Still cases before the courts relating to 2010
The army officer also pointed out that there were still ongoing legal cases from that period and that the job of finding the truth is one for the courts.
‘If the group wants to seek the truth, they can find it from evidence in legal cases, some of which have already seen verdicts while others are awaiting further legal procedures,’ he said disapprovingly. ‘National security authorities are considering legal action against the group and expect to find them soon.’
Progressive Movement owns up to the staging of the laser light shows across Bangkok on Sunday night
However, on Monday night the group behind the incident revealed itself to be the Progressive Movement including former Future Forward Party leaders.

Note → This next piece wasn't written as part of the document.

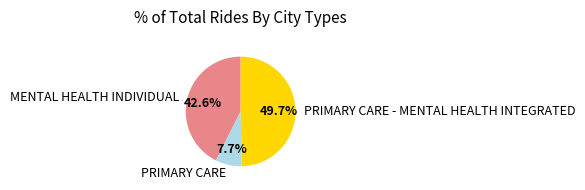

To the nearest percent, what portion does PRIMARY CARE represent?

8%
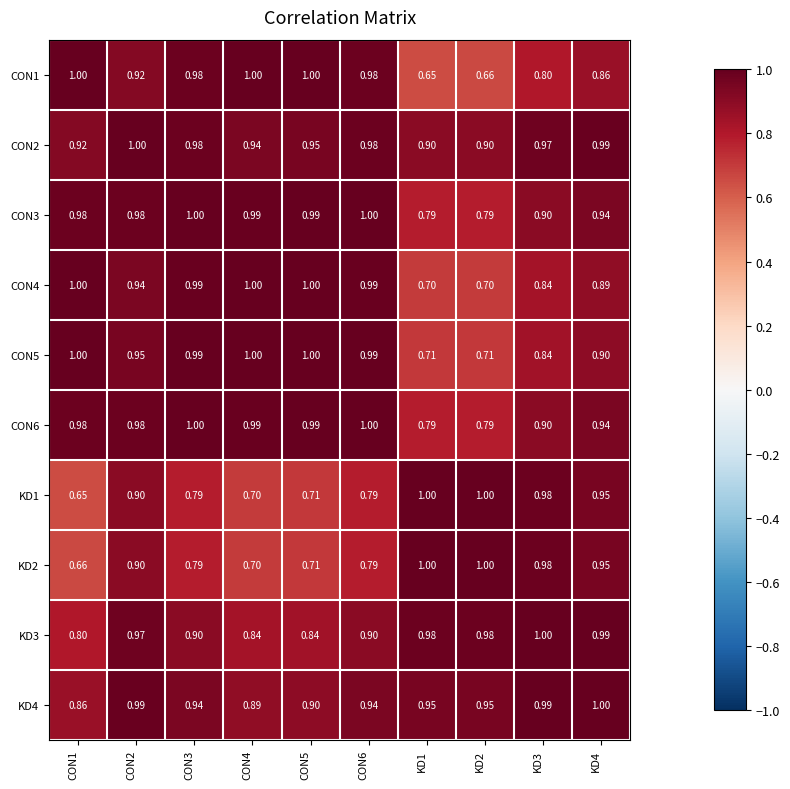

What is the difference between the highest and lowest values at KD4?

0.1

They posted a video online which admitted to the activity and explained that it was a promotion for a series of lectures and information campaigns it is running in May.

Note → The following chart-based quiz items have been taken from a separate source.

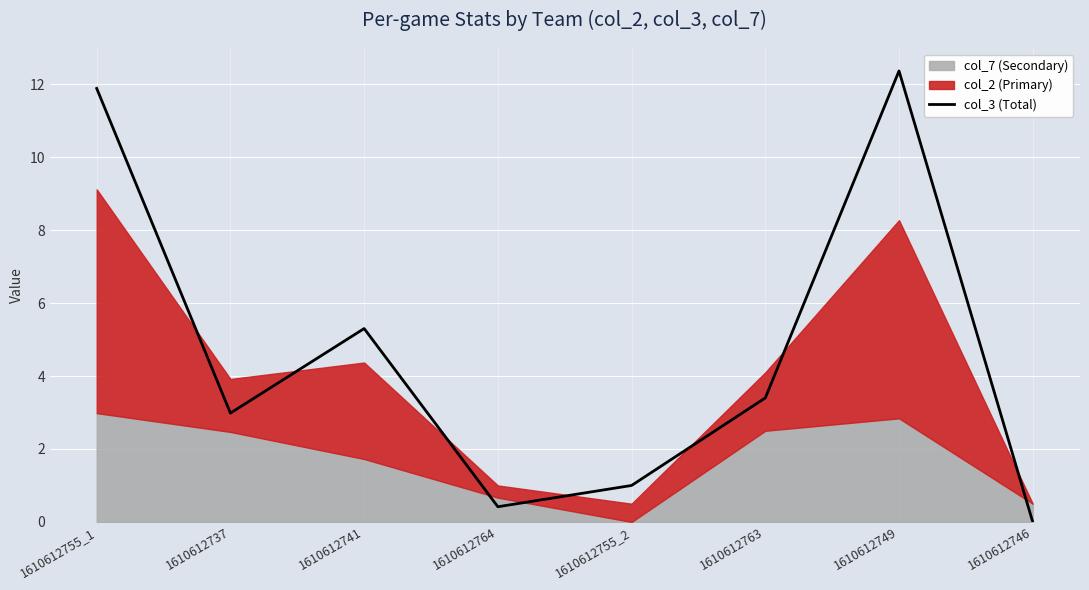

Count the number of values greater than 3.

4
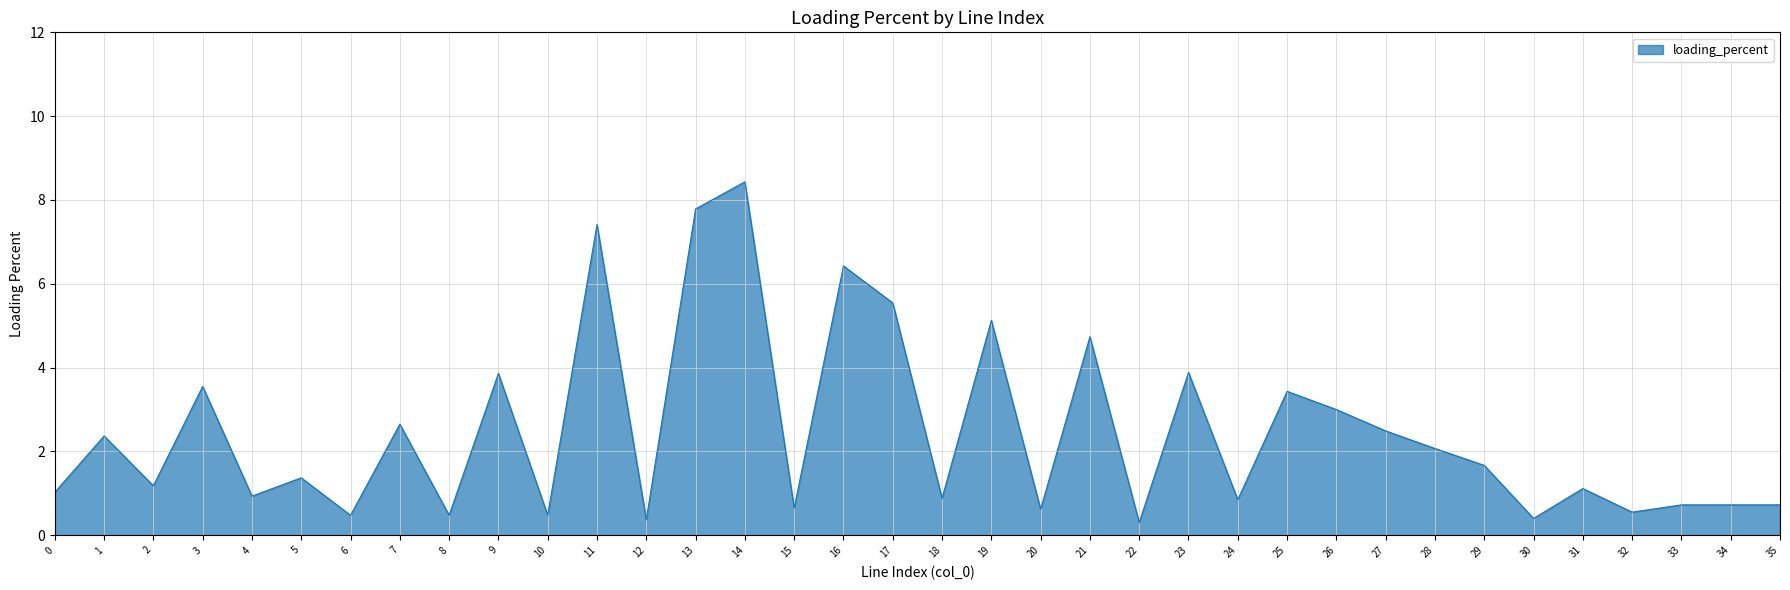

What is the change in value from 21 to 23?

-0.9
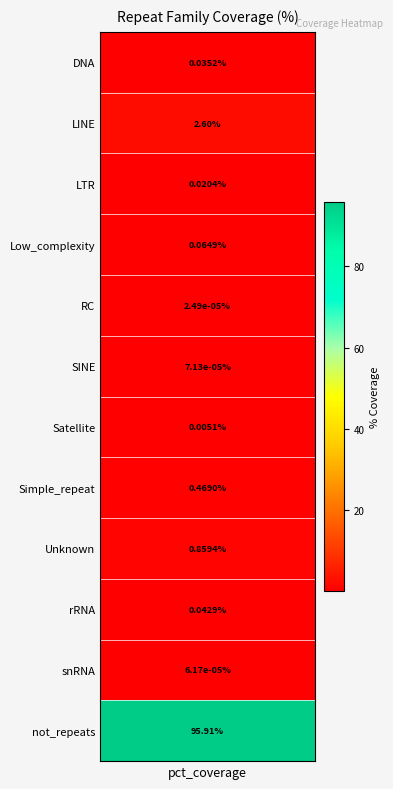

What is the maximum value shown in the chart?

95.9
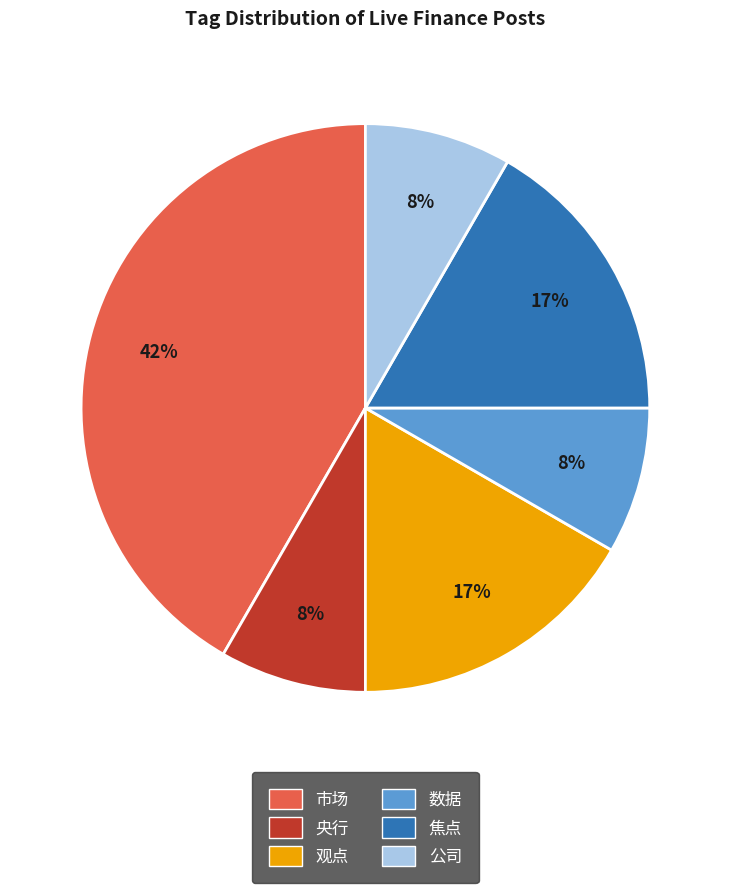

Which slice is the largest?

市场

Group led by the top three key figures in now-defunct Future Forward including Pannika Wanich
The Progressive Movement was formed in March.
It is led by former Future Forward Party leader Thanathorn Juangroongruangkit, the dissolved party’s former secretary-general, Piyabutr Saengkanokkul and it’s combative former spokesperson, Pannika Wanich.
On Monday night, the video released identified the group as behind the displays and showed how the show was conducted with scenes from inside of a van moving about Bangkok.
It’s us, the people, ordinary men who join hands in seeking the truth- said statement with a video
‘No need to sweat trying to find who projected the light for truths. It’s us, the people, ordinary men who join hands in seeking the truth,’ it said.
On Monday, Ms Pannika was even more blunt about the affair.
‘I’d rather not use the word ‘admit’ since we never hide it. This is a campaign owned by no one and created by people wanting to know the truths of an important event in Thai political history. We’re the one who projected it. Don’t look anywhere else, and please don’t threaten small people with no voice,’ she said.
Police looking at what laws were violated
Police on Tuesday were still investigating the matter. Police Colonel Kissana Phatanacharoen, the deputy spokesman for the Royal Thai Police said: ‘This month, some people have tried to confuse society by reviving closed cases.’
The Deputy National Police Chief, Police General Suwat Chaengyodsuk, observed that police authorities were presently considering what legal violation had taken place but condemned the action for raising the prospect of conflict in Thailand at this time.
He said no decision had been made about bringing those responsible in for interrogation.
Millions of tweets linked with the campaign
In the meantime, Sunday’s performance and online video saw millions of tweets under a Thai hashtag ‘Finding the Truth’ on Monday and into Tuesday.
Some top government officials were muted in their response to what occurred on Sunday night
The response from senior government officials was initially muted.
Deputy Prime Minister Prawit Wongsuwon said that the action was not to be considered as just a symbolic expression.
The government’s top legal advisor, Deputy Prime Minister Wissanu Krea-ngam had nothing to say.
General Chaichan Changmongkol, the Deputy Minister of Defence, however, wanted to see robust police action against the perpetrators.